Texto »
O desfecho para a crise no Órgão de Apelação, derivado da obstrução do governo dos Estados Unidos, não chega a surpreender. Já há algum tempo a administração de Donald Trump se recusa a apoiar a nomeação de novos juízes para o Órgão. A justificativa é a percepção de que o sistema multilateral do comércio seria exageradamente condescendente com as políticas do governo da China, prejudicando as exportações estadunidenses. Por outro lado, é evidente a intenção da Casa Branca em transformar os debates na arena comercial em uma série de negociações bilaterais – desejo motivado tanto pela desconfiança alimentada por círculos conservadores em relação a qualquer projeto de governança global quanto pelo folclore ao redor das supostas habilidades de Trump.

O Órgão de Apelação representa um dos elementos fundamentais do sistema de solução de controvérsias da OMC. O processo de discussão de uma disputa comercial no sistema multilateral pode ser resumido da seguinte forma. Passado um período de consultas, em que as partes envolvidas buscam resolver a questão por meio dos canais diplomáticos, um painel é estabelecido com o objetivo de avaliar o caso. O resultado desse painel é um relatório com recomendações, que pode ser acatado pelas partes ou levado ao Órgão de Apelação. Uma vez avaliada pelo Órgão de Apelação, a decisão pode ser implementada.

Dessa maneira, os pareceres do sistema de solução de controvérsias da OMC possuem um nível de enforcement incomum para disputas no âmbito internacional. Costuma-se dizer que o Órgão de Apelação dotou a OMC de “dentes” – ou seja, faz com que a discussão das controvérsias comerciais resulte na implementação de reformas concretas nas práticas dos países membros. Embora o julgamento de controvérsias passadas não imponha um rumo automático aos casos do presente, muitos analistas nutriam a esperança de que as atividades do Órgão de Apelação criassem uma jurisprudência capaz de trazer previsibilidade às regras comerciais internacionais.

Problema 1 » Reproduza do texto sobre o Órgão de Apelação tudo o que vai de "Dessa maneira, os" até "regras comerciais internacionais.".
Problema 2 » Passe para o inglês esta frase do texto sobre o Órgão de Apelação: "O Órgão de Apelação representa um dos elementos fundamentais do sistema de solução de controvérsias da OMC."

Dados de origem »

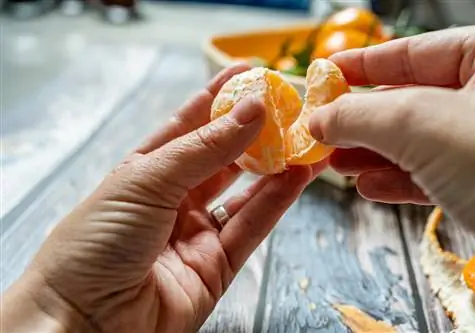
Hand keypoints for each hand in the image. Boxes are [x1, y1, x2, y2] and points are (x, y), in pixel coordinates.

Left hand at [2, 65, 324, 332]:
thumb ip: (204, 149)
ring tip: (305, 139)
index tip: (251, 72)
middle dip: (256, 131)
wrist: (85, 323)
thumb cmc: (92, 245)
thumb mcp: (146, 181)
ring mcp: (196, 232)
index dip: (220, 96)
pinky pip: (253, 227)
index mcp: (147, 170)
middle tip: (289, 107)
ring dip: (276, 165)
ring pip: (245, 192)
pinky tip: (298, 175)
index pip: (190, 124)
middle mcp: (174, 199)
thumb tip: (250, 110)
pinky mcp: (217, 266)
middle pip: (224, 157)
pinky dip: (277, 200)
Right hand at [309, 24, 474, 251]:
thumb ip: (361, 114)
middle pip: (409, 101)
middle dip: (361, 120)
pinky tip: (369, 187)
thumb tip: (318, 117)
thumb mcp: (422, 124)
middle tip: (322, 129)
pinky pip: (433, 174)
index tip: (326, 75)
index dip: (363, 65)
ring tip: (335, 162)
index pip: (414, 52)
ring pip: (417, 142)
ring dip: (372, 155)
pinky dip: (397, 181)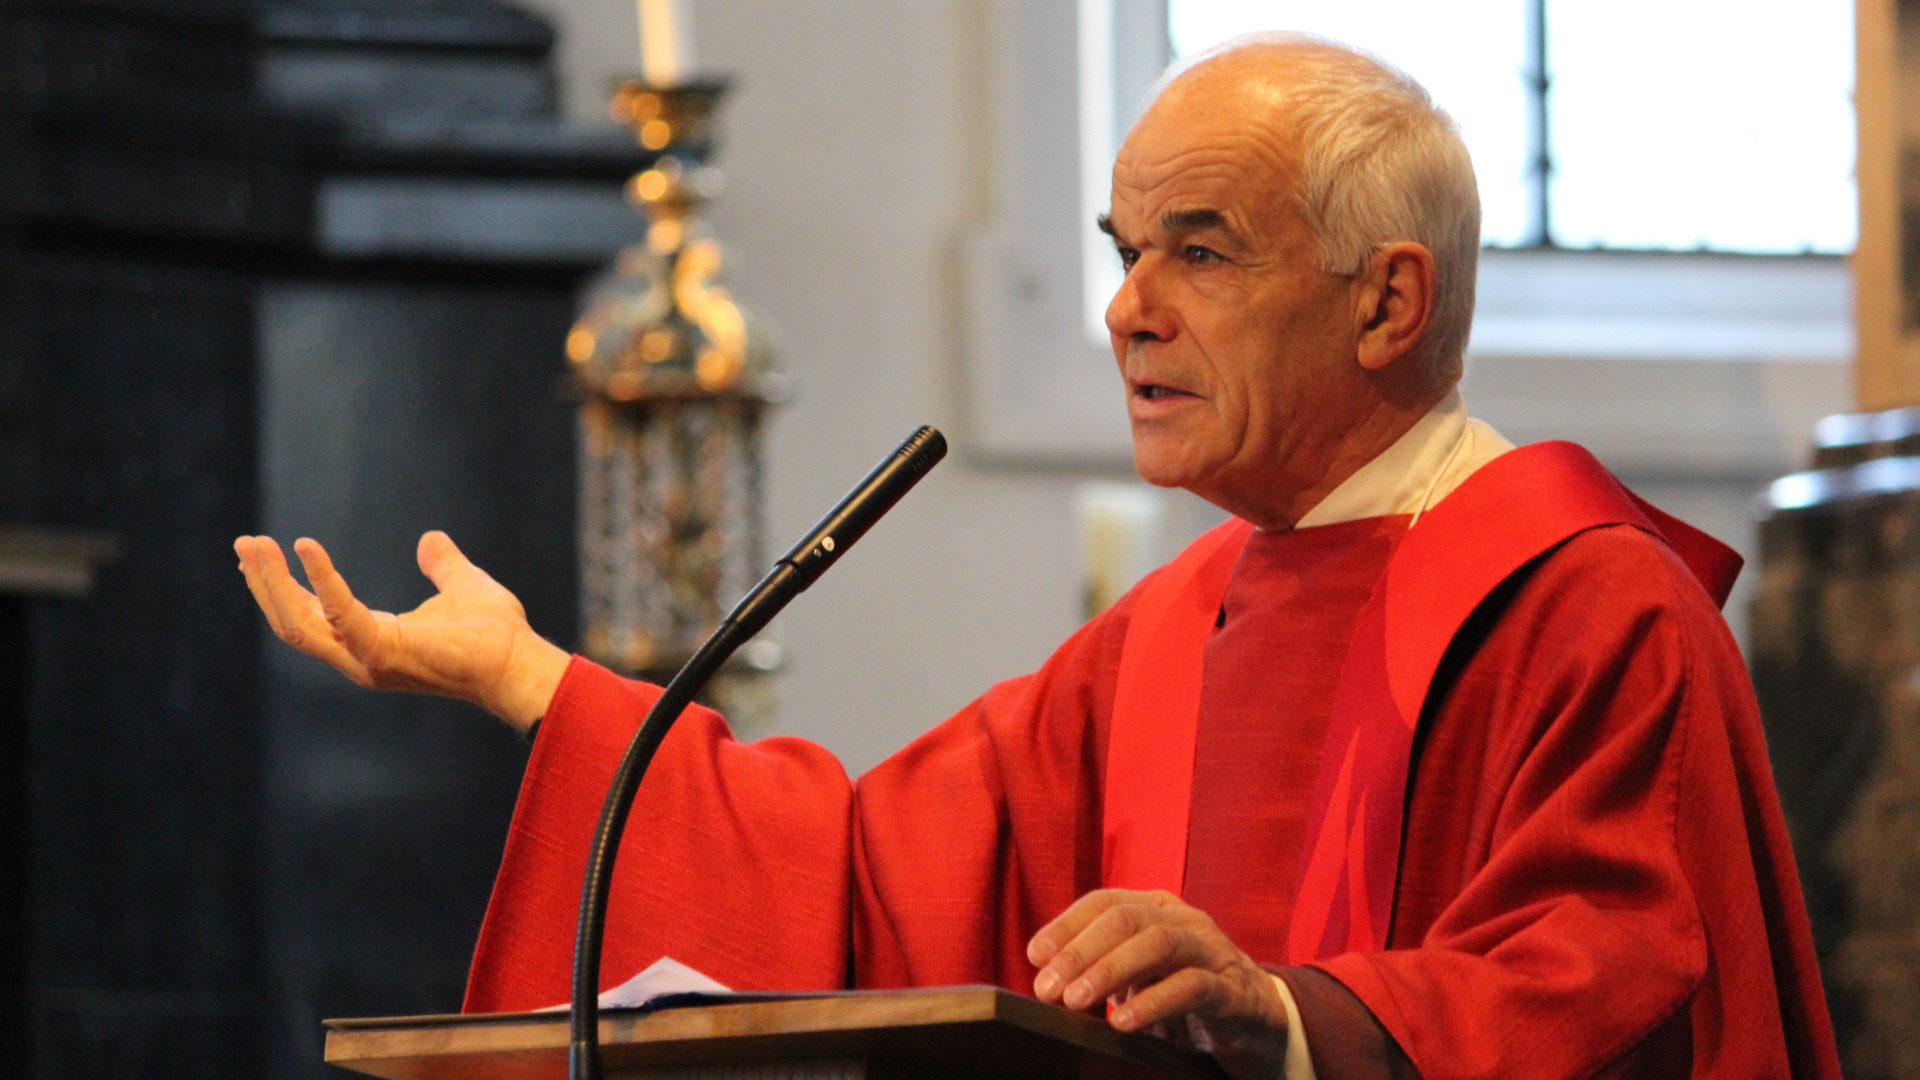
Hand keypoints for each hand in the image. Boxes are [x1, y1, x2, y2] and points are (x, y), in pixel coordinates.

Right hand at [234, 531, 569, 730]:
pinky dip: (321, 579)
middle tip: (243, 543)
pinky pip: (339, 613)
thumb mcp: (460, 585)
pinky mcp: (381, 653)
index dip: (283, 586)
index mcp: (373, 639)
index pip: (312, 616)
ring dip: (273, 584)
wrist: (519, 660)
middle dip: (264, 583)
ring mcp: (367, 659)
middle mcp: (361, 655)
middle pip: (292, 621)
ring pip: (299, 624)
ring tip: (253, 546)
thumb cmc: (495, 634)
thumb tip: (430, 540)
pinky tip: (306, 547)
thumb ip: (441, 564)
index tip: (258, 554)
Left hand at [1028, 889, 1290, 1079]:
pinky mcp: (1234, 991)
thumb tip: (1047, 980)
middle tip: (1048, 988)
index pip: (1104, 902)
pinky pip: (1193, 986)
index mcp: (1157, 909)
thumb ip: (1102, 971)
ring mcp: (1212, 951)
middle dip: (1080, 951)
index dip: (1066, 925)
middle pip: (1126, 917)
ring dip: (1110, 969)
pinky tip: (1125, 1022)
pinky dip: (1154, 1002)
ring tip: (1076, 1001)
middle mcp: (1184, 920)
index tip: (1035, 956)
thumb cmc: (1186, 997)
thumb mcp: (1140, 978)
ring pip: (1158, 942)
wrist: (1259, 1024)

Resposta 1 »
Dessa maneira, os pareceres do sistema de solução de controvérsias da OMC possuem um nível de enforcement incomum para disputas no âmbito internacional. Costuma-se dizer que o Órgão de Apelação dotou a OMC de “dentes” – ou seja, faz com que a discussão das controvérsias comerciais resulte na implementação de reformas concretas nas práticas dos países membros. Embora o julgamento de controvérsias passadas não imponha um rumo automático aos casos do presente, muitos analistas nutriam a esperança de que as atividades do Órgão de Apelação criassem uma jurisprudência capaz de trazer previsibilidade às regras comerciais internacionais.

Resposta 2 » The Appellate Body represents one of the fundamental elements of the WTO dispute settlement system.